[Records from a data source]
'''

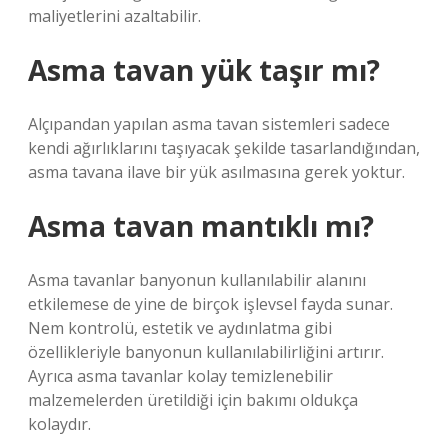
maliyetlerini azaltabilir.
Asma tavan yük taşır mı?
Alçıpandan yapılan asma tavan sistemleri sadece
kendi ağırlıklarını taşıyacak şekilde tasarlandığından,
asma tavana ilave bir yük asılmasına gerek yoktur.
Asma tavan mantıklı mı?
Asma tavanlar banyonun kullanılabilir alanını
etkilemese de yine de birçok işlevsel fayda sunar.
Nem kontrolü, estetik ve aydınlatma gibi
özellikleriyle banyonun kullanılabilirliğini artırır.
Ayrıca asma tavanlar kolay temizlenebilir
malzemelerden üretildiği için bakımı oldukça
kolaydır.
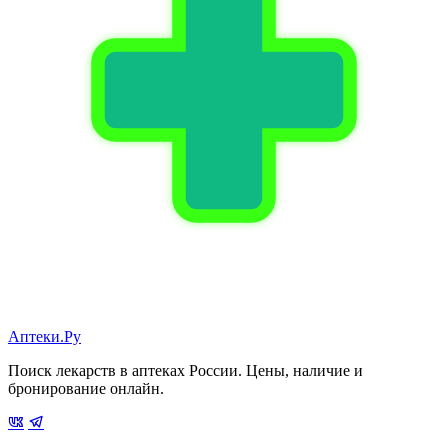
Аптеки.Ру
Поиск лекарств в аптеках России. Цены, наличие и
бронирование онлайн.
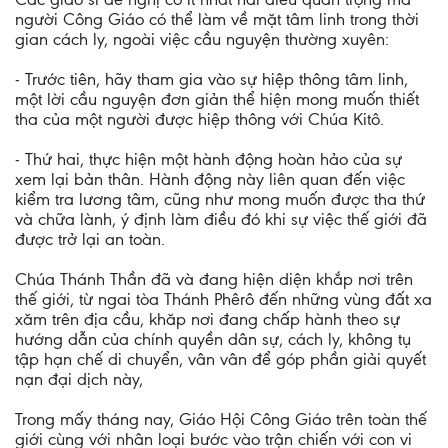
người Công Giáo có thể làm về mặt tâm linh trong thời
gian cách ly, ngoài việc cầu nguyện thường xuyên:
- Trước tiên, hãy tham gia vào sự hiệp thông tâm linh,
một lời cầu nguyện đơn giản thể hiện mong muốn thiết
tha của một người được hiệp thông với Chúa Kitô.
- Thứ hai, thực hiện một hành động hoàn hảo của sự
xem lại bản thân. Hành động này liên quan đến việc
kiểm tra lương tâm, cũng như mong muốn được tha thứ
và chữa lành, ý định làm điều đó khi sự việc thế giới đã
được trở lại an toàn.
Chúa Thánh Thần đã và đang hiện diện khắp nơi trên
thế giới, từ ngai tòa Thánh Phêrô đến những vùng đất xa
xăm trên địa cầu, khăp nơi đang chấp hành theo sự
hướng dẫn của chính quyền dân sự, cách ly, không tụ
tập hạn chế di chuyển, vân vân để góp phần giải quyết
nạn đại dịch này,
Trong mấy tháng nay, Giáo Hội Công Giáo trên toàn thế
giới cùng với nhân loại bước vào trận chiến với con vi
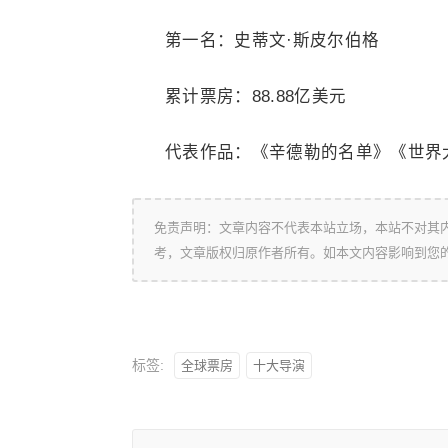
第一名：史蒂文·斯皮尔伯格
累计票房：88.88亿美元
代表作品：《辛德勒的名单》《世界
免责声明：文章内容不代表本站立场，本站不对其
考，文章版权归原作者所有。如本文内容影响到您
标签:
全球票房
十大导演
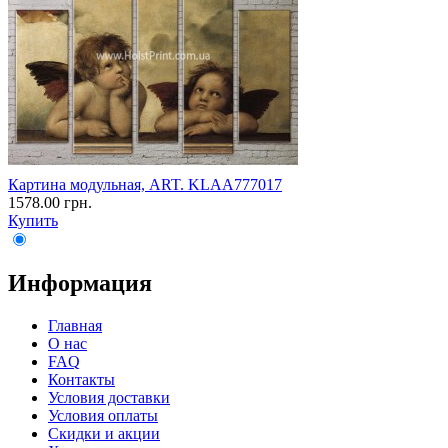
Картина модульная, ART. KLAA777017
1578.00 грн.
Купить
Информация
Главная
О нас
FAQ
Контакты
Условия доставки
Условия оплаты
Скидки и акции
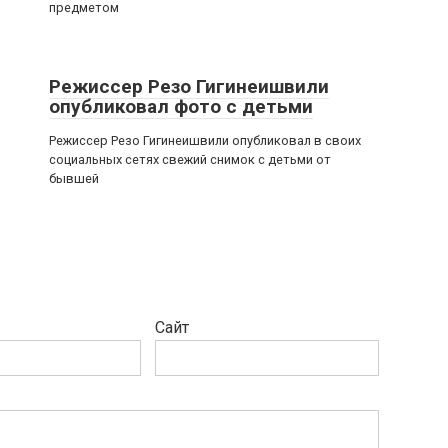
предметом
Режиссер Резо Гигинеишвили
опубликовал фото с детьми
Режиссер Резо Гигинеишвили опубликовал в своих
социальных сетях свежий снимок с детьми от
бывшей
Сайт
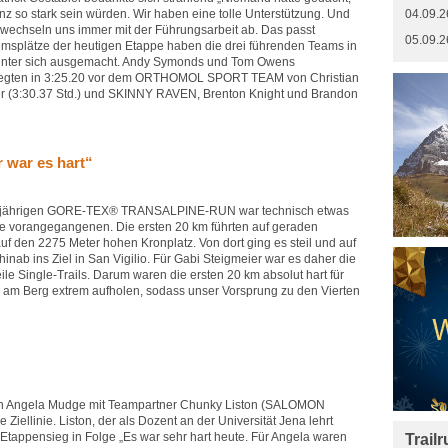
nz so stark sein würden. Wir haben eine tolle Unterstützung. Und
04.09.2
r wechseln uns immer mit der Führungsarbeit ab. Das passt
05.09.2
umsplätze der heutigen Etappe haben die drei führenden Teams in
unter sich ausgemacht. Andy Symonds und Tom Owens
gten in 3:25.20 vor dem ORTHOMOL SPORT TEAM von Christian
er (3:30.37 Std.) und SKINNY RAVEN, Brenton Knight und Brandon
 war es hart“
esjährigen GORE-TEX® TRANSALPINE-RUN war technisch etwas
ie vorangegangenen. Die ersten 20 km führten auf geraden
f den 2275 Meter hohen Kronplatz. Von dort ging es steil und auf
inab ins Ziel in San Vigilio. Für Gabi Steigmeier war es daher die
eile Single-Trails. Darum waren die ersten 20 km absolut hart für
 am Berg extrem aufholen, sodass unser Vorsprung zu den Vierten
fen Angela Mudge mit Teampartner Chunky Liston (SALOMON
iellinie. Liston, der als Dozent an der Universität Jena lehrt
Etappensieg in Folge „Es war sehr hart heute. Für Angela waren
Trail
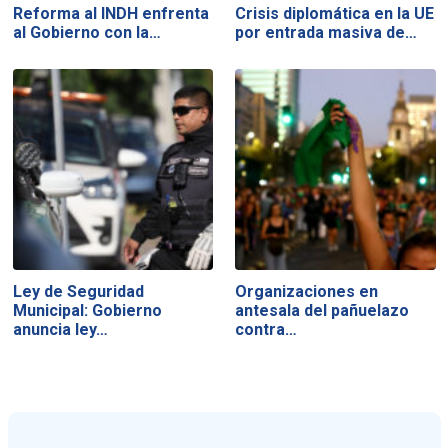
Reforma al INDH enfrenta
Crisis diplomática en la UE
al Gobierno con la…
por entrada masiva de…
Ley de Seguridad
Organizaciones en
Municipal: Gobierno
antesala del pañuelazo
anuncia ley…
contra…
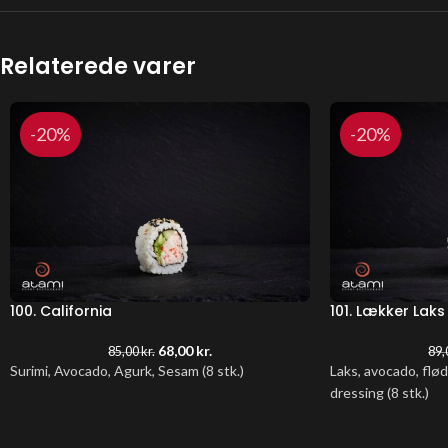
Relaterede varer
-20%
-20%
100. California
101. Lækker Laks
68,00
kr.
85,00
kr.
89,
Surimi, Avocado, Agurk, Sesam
(8 stk.)
Laks, avocado, flød
dressing (8 stk.)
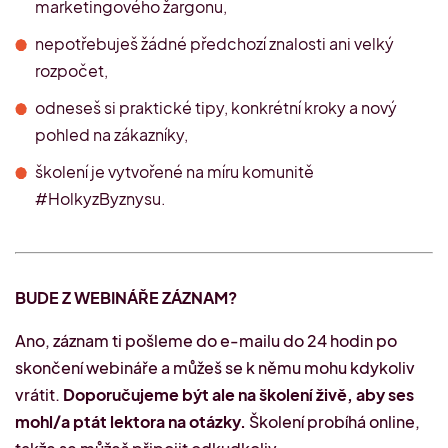
marketingového žargonu,
nepotřebuješ žádné předchozí znalosti ani velký
rozpočet,
odneseš si praktické tipy, konkrétní kroky a nový
pohled na zákazníky,
školení je vytvořené na míru komunitě
#HolkyzByznysu.
BUDE Z WEBINÁŘE ZÁZNAM?
Ano, záznam ti pošleme do e-mailu do 24 hodin po
skončení webináře a můžeš se k němu mohu kdykoliv
vrátit.
Doporučujeme být ale na školení živě, aby ses
mohl/a ptát lektora na otázky.
Školení probíhá online,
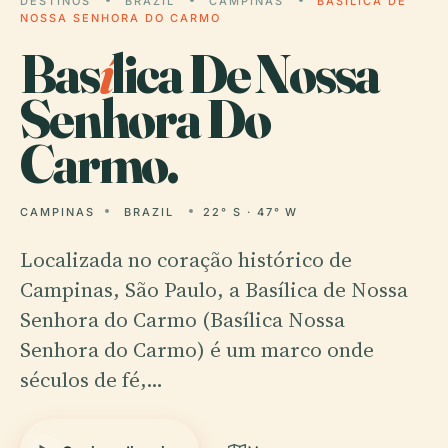
DESTINOS
BRAZIL
CAMPINAS
BASÍLICA DE
NOSSA SENHORA DO CARMO
Bas
í
lica De Nossa
Senhora Do
Carmo.
CAMPINAS
BRAZIL
22° S · 47° W
Localizada no coração histórico de
Campinas, São Paulo, a Basílica de Nossa
Senhora do Carmo (Basílica Nossa
Senhora do Carmo) é um marco onde
séculos de fé,…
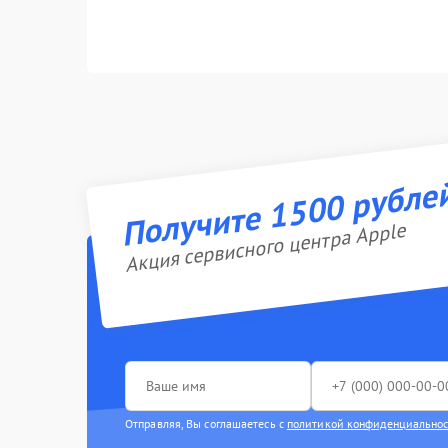
Получите 1500 рубле
Акция сервисного центра Apple
Отправляя, Вы соглашаетесь с
политикой конфиденциально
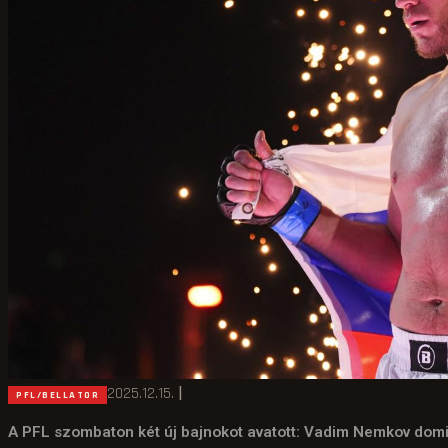
2025.12.15.
|
PFL/BELLATOR
A PFL szombaton két új bajnokot avatott: Vadim Nemkov domin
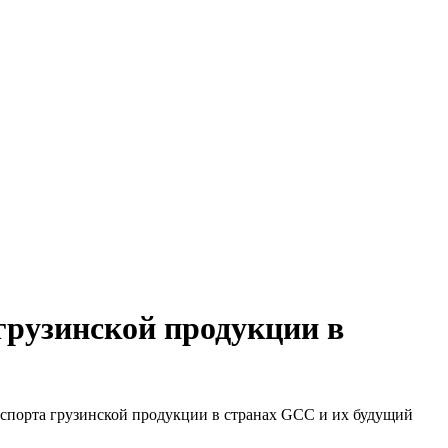
 грузинской продукции в
спорта грузинской продукции в странах GCC и их будущий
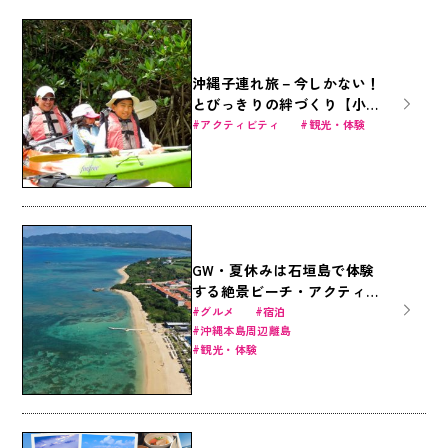
沖縄子連れ旅－今しかない！
とびっきりの絆づくり【小学
生向け6才～】
アクティビティ
観光・体験
GW・夏休みは石垣島で体験
する絶景ビーチ・アクティビ
ティ・おススメホテルの魅力
グルメ
宿泊
沖縄本島周辺離島
を大公開！
観光・体験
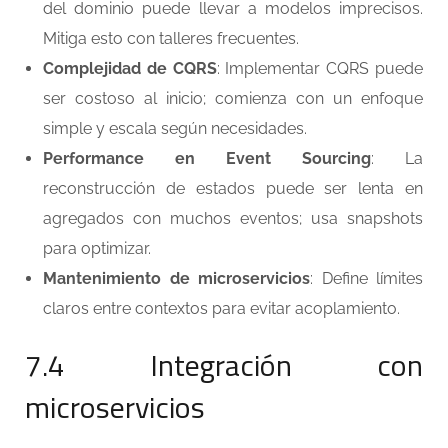
del dominio puede llevar a modelos imprecisos.
Mitiga esto con talleres frecuentes.
Complejidad de CQRS
: Implementar CQRS puede
ser costoso al inicio; comienza con un enfoque
simple y escala según necesidades.
Performance en Event Sourcing
: La
reconstrucción de estados puede ser lenta en
agregados con muchos eventos; usa snapshots
para optimizar.
Mantenimiento de microservicios
: Define límites
claros entre contextos para evitar acoplamiento.
7.4 Integración con
microservicios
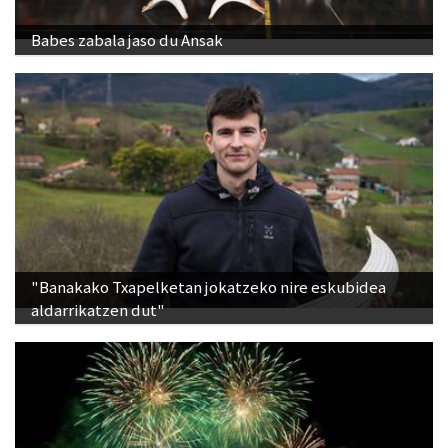
Babes zabala jaso du Ansak
"Banakako Txapelketan jokatzeko nire eskubidea
aldarrikatzen dut"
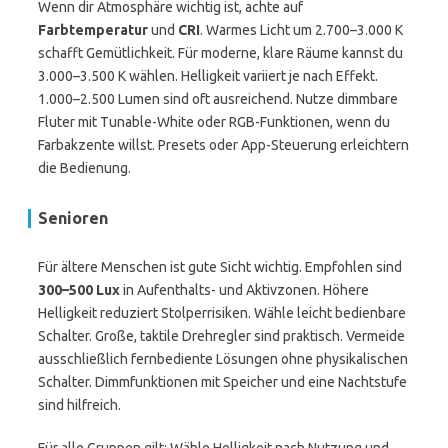
Wenn dir Atmosphäre wichtig ist, achte auf
Farbtemperatur
und
CRI
. Warmes Licht um 2.700–3.000 K
schafft Gemütlichkeit. Für moderne, klare Räume kannst du
3.000–3.500 K wählen. Helligkeit variiert je nach Effekt.
1.000–2.500 Lumen sind oft ausreichend. Nutze dimmbare
Fluter mit Tunable-White oder RGB-Funktionen, wenn du
Farbakzente willst. Presets oder App-Steuerung erleichtern
die Bedienung.
Senioren
Für ältere Menschen ist gute Sicht wichtig. Empfohlen sind
300–500 Lux
in Aufenthalts- und Aktivzonen. Höhere
Helligkeit reduziert Stolperrisiken. Wähle leicht bedienbare
Schalter. Große, taktile Drehregler sind praktisch. Vermeide
ausschließlich fernbediente Lösungen ohne physikalischen
Schalter. Dimmfunktionen mit Speicher und eine Nachtstufe
sind hilfreich.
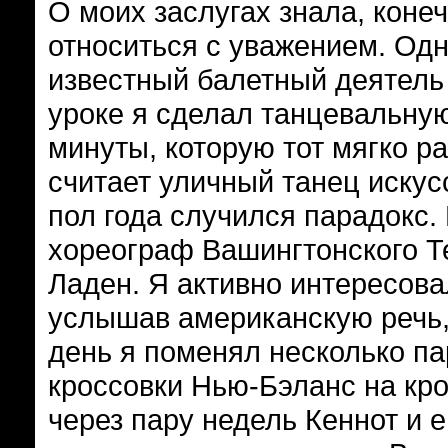
О моих заслугах знала, конеч
относиться с уважением. Одн
известный балетный деятель
уроке я сделал танцевальную
минуты, которую тот мягко ра
считает уличный танец искус
пол года случился парадокс.
хореограф Вашингтонского Т
Ладен. Я активно интересова
услышав американскую речь, 
день я поменял несколько па
кроссовки Нью-Бэланс на кр
через пару недель Кеннот и 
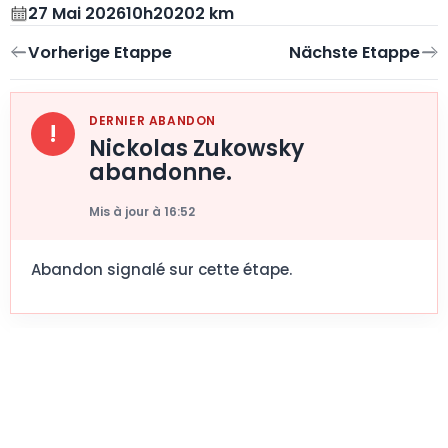
27 Mai 2026
10h20
202 km
DERNIER ABANDON
!
Nickolas Zukowsky
abandonne.
Mis à jour à 16:52
Abandon signalé sur cette étape.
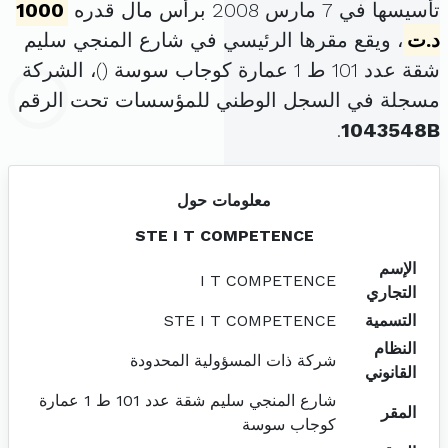
تأسيسها في 7 مارس 2008 برأس مال قدره
1000
د.ت
، ويقع مقرها الرئيسي في شارع المنجي سليم
شقة عدد 101 ط 1 عمارة كوجاب سوسة (
)، الشركة
مسجلة في السجل الوطني للمؤسسات تحت الرقم
.
1043548B
معلومات حول
STE I T COMPETENCE
الإسم
I T COMPETENCE
التجاري
التسمية
STE I T COMPETENCE
النظام
شركة ذات المسؤولية المحدودة
القانوني
شارع المنجي سليم شقة عدد 101 ط 1 عمارة
المقر
كوجاب سوسة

'''

• Problem requirements: Copy out each line from the preceding entries that mentions the word "puede".

• Output for this task:
del dominio puede llevar a modelos imprecisos.
: Implementar CQRS puede
reconstrucción de estados puede ser lenta en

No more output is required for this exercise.